*Work required*. All pictures are to be left out; every other part of the entries must be reproduced exactly.
..............................
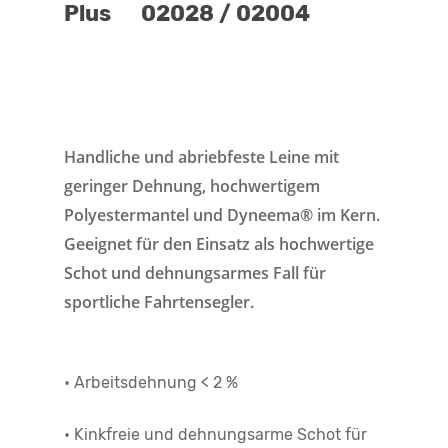
Plus 02028 / 02004
Handliche und abriebfeste Leine mit
geringer Dehnung, hochwertigem
Polyestermantel und Dyneema® im Kern.
Geeignet für den Einsatz als hochwertige
Schot und dehnungsarmes Fall für
sportliche Fahrtensegler.
• Arbeitsdehnung < 2 %
• Kinkfreie und dehnungsarme Schot für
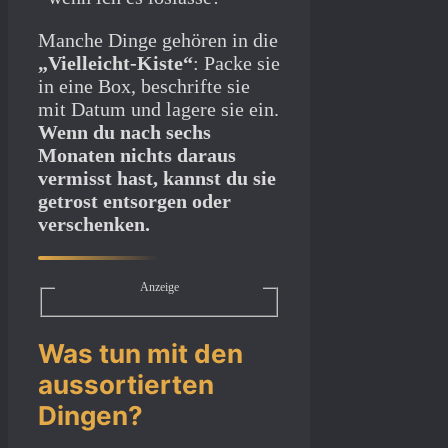
Manche Dinge gehören in die
„Vielleicht-Kiste“
: Packe sie
in eine Box, beschrifte sie
mit Datum und lagere sie ein.
Wenn du nach sechs
Monaten nichts daraus
vermisst hast, kannst du sie
getrost entsorgen oder
verschenken.
Anzeige
Was tun mit den
aussortierten
Dingen?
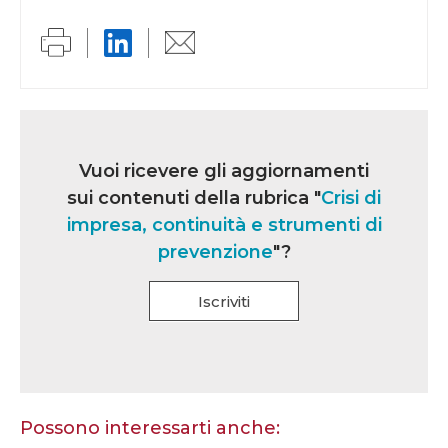
Link
iscrizione
Vuoi ricevere gli aggiornamenti
multi
sui contenuti della rubrica "
Crisi di
rubrica
impresa, continuità e strumenti di
prevenzione
"?
Iscriviti
Se
sei
un
essere
Possono interessarti anche:
umano,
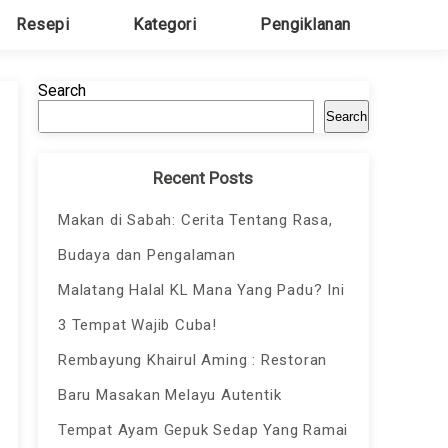
Resepi
Kategori
Pengiklanan
Search
Search
Recent Posts
Makan di Sabah: Cerita Tentang Rasa,
Budaya dan Pengalaman
Malatang Halal KL Mana Yang Padu? Ini
3 Tempat Wajib Cuba!
Rembayung Khairul Aming : Restoran
Baru Masakan Melayu Autentik
Tempat Ayam Gepuk Sedap Yang Ramai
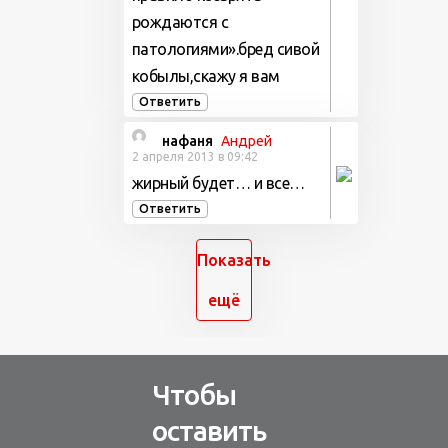
рождаются с
патологиями».бред сивой
кобылы,скажу я вам
Ответить
нафаня
Андрей
2 апреля 2013 в 09:42
жирный будет… и все…
Ответить
Показать
ещё
Чтобы
оставить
..............................
*Task answer*.
Plus 02028 / 02004
Handliche und abriebfeste Leine mit
geringer Dehnung, hochwertigem
Polyestermantel und Dyneema® im Kern.
Geeignet für den Einsatz als hochwertige
Schot und dehnungsarmes Fall für
sportliche Fahrtensegler.
• Arbeitsdehnung < 2 %
• Kinkfreie und dehnungsarme Schot für
Manche Dinge gehören in die
„Vielleicht-Kiste“
: Packe sie
in eine Box, beschrifte sie
mit Datum und lagere sie ein.
Wenn du nach sechs
Monaten nichts daraus
vermisst hast, kannst du sie
getrost entsorgen oder
verschenken.
Anzeige
Was tun mit den
aussortierten
Dingen?
Link
iscrizione
Vuoi ricevere gli aggiornamenti
multi
sui contenuti della rubrica "
Crisi di
rubrica
impresa, continuità e strumenti di
prevenzione
"?
Iscriviti
Se
sei
un
essere
Possono interessarti anche:
umano,
Resepi
Kategori
Pengiklanan
Search
Search
Recent Posts
Makan di Sabah: Cerita Tentang Rasa,
Budaya dan Pengalaman
Malatang Halal KL Mana Yang Padu? Ini
3 Tempat Wajib Cuba!
Rembayung Khairul Aming : Restoran
Baru Masakan Melayu Autentik
Tempat Ayam Gepuk Sedap Yang Ramai
рождаются с
патологиями».бред сивой
кобылы,скажу я вам
Ответить
нафаня
Андрей
2 апреля 2013 в 09:42
жирный будет… и все…
Ответить
Показать
ещё
Чтобы
оставить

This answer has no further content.